There are figures on page 6 that answer the OP's question directly. And there's also this money quote: "Building an accurate model for modern processors is virtually impossible."

rayiner · on July 28, 2013

A good way to test that would be to insert NOP's of the right length in place of the MOV to see if its an alignment or predictor line sharing issue.

PuercoPop · on July 28, 2013

Very interesting indeed. In particular: "we ﬁnd that most performance results stay ﬂat, in particular for the Nop Killer pass (NOPKILL), which leads to the conclusion that most alignment directives are not helping"

pbsd · on July 28, 2013

The code keeps using high registers for no discernible reason, instead of sticking with EAX--EDI; this means that each instruction is 1 byte longer than it could be.

This has consequences to the instruction fetching and decoding circuitry, where (in the Core 2) you can only read 16 instruction bytes per cycle (or 6 instructions). It is possible that the extraneous MOV instructions are just resulting in a better instruction alignment.

nkurz · on July 28, 2013

The code keeps using high registers for no discernible reason

The function[1] inside of which the assembly is located declares a lot of variables as well. I don't know how well Free Pascal does register allocation, but perhaps this avoid clobbering the registers it prefers.

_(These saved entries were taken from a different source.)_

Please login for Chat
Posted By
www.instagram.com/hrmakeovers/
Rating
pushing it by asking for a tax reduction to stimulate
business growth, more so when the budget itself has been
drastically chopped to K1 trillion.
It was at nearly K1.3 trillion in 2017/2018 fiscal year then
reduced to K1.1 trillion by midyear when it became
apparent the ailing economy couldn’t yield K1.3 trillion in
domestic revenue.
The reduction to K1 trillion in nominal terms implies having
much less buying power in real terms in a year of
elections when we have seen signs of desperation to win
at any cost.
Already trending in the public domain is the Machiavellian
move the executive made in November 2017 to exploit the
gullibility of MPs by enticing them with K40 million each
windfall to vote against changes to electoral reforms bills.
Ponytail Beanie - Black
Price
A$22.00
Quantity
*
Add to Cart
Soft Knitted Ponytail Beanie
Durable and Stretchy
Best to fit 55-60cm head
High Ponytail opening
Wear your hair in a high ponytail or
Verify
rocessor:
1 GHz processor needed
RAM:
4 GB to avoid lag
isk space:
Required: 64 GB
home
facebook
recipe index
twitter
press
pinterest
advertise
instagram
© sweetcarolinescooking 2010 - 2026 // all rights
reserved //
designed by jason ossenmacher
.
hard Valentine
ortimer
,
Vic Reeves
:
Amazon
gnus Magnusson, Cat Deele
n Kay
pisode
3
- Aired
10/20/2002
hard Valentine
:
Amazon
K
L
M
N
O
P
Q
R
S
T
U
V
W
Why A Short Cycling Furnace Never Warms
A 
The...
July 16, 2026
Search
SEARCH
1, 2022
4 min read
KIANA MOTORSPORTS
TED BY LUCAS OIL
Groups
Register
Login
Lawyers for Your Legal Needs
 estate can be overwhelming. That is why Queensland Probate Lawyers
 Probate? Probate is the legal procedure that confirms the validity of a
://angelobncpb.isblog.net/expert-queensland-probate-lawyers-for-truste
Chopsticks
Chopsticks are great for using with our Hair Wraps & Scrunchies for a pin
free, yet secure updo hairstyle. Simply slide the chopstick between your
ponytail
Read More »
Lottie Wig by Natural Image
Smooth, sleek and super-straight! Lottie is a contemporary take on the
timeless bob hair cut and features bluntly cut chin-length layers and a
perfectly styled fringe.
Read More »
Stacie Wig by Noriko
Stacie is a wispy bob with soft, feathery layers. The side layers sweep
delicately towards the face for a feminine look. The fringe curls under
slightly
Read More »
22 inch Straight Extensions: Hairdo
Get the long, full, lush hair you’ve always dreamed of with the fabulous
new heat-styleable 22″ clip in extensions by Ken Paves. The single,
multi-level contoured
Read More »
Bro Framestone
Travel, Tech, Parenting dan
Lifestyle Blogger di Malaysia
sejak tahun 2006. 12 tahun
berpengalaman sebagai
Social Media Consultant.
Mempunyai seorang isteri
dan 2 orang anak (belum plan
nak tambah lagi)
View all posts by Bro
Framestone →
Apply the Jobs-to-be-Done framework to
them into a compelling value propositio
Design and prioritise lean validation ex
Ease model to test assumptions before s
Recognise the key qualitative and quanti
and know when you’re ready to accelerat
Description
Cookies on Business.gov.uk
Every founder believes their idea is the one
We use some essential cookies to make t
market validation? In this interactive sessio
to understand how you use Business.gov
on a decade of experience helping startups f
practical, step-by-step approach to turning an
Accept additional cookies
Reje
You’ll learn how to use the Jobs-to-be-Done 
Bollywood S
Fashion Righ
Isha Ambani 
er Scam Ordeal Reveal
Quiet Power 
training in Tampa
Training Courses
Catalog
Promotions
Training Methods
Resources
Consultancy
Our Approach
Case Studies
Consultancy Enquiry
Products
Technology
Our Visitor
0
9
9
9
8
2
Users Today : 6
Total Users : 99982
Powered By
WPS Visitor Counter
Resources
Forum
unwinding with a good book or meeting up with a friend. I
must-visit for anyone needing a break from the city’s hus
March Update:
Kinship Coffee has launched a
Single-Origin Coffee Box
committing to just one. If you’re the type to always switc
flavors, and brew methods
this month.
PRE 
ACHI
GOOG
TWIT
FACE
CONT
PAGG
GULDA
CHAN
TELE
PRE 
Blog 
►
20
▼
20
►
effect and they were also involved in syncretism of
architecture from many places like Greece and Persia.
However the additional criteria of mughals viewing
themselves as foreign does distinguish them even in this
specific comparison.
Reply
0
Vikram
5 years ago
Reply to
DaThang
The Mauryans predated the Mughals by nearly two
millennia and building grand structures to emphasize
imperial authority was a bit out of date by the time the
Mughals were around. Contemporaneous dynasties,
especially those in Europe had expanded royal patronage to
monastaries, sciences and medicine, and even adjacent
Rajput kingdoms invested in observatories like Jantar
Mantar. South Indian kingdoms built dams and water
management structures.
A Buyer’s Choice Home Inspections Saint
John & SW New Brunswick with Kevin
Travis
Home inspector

Alignment seems like a likely candidate, but isn't likely to explain why the exact ordering of the extra ops makes a difference.

Would help to see the assembly for the whole function.

[1] https://github.com/tangentstorm/coinops/blob/junkops/sha256_...

mistercow · on July 28, 2013

I'm not sure that I'm buying that a 0.7% time difference is anything other than noise after only 25 runs.

raymondh · on July 28, 2013

Adding a MOV shifts subsequent instructions and can relieve deleterious aliasing in the branch prediction buffer.

Here's a full explanation (with references and links to the diagnostic tools): http://stackoverflow.com/a/17906589/1001643

DannyBee · on July 28, 2013

The answer can be one of a billion reasons: dependency chain breaking, register renaming deficiencies, alias breaking, etc.

First step needs to be the hardware performance counters. Usually it will tell you something interesting, but leave you scratching your head.

Then you find a friend at intel, who laughs, and explains some wildly esoteric detail of the core2 processor that causes this.

This is why scheduling and register allocation models in compilers don't bother with ILP based modeling for x86 processors. Even if you modeled the externally published architecture perfectly, including port restrictions, decode lengths, branch stalls, cycle counts, register requirements, etc, the processor just does whatever it wants internally anyway, because they don't really give you all the details.

rwallace · on July 28, 2013

In my experience the timing jitter on a general-purpose PC - the typical difference between runs of the same code on the same data - is in the ballpark of a couple of percent (and no, back-to-back runs aren't fully independent of each other so you can't average it out over a couple of dozen runs).

The claimed timing difference was less than one percent so while I certainly can't say it wasn't real, I'm not seeing any evidence that it was.

Havoc · on July 28, 2013

From the stackoverflow page:

>randomly inserting nop instructions in programs can easily increase performance by 5% or more, and no, compilers cannot easily exploit this.

Could someone please help me understand why this isn't exploitable? Surely one could just tack a module onto the end of the compiler that bruteforces this? Or something like a genetic algo to trial & error it.

ryen · on July 28, 2013

Shouldn't something like this be measured using #CPU ops per CPU-time instead of just 'seconds'?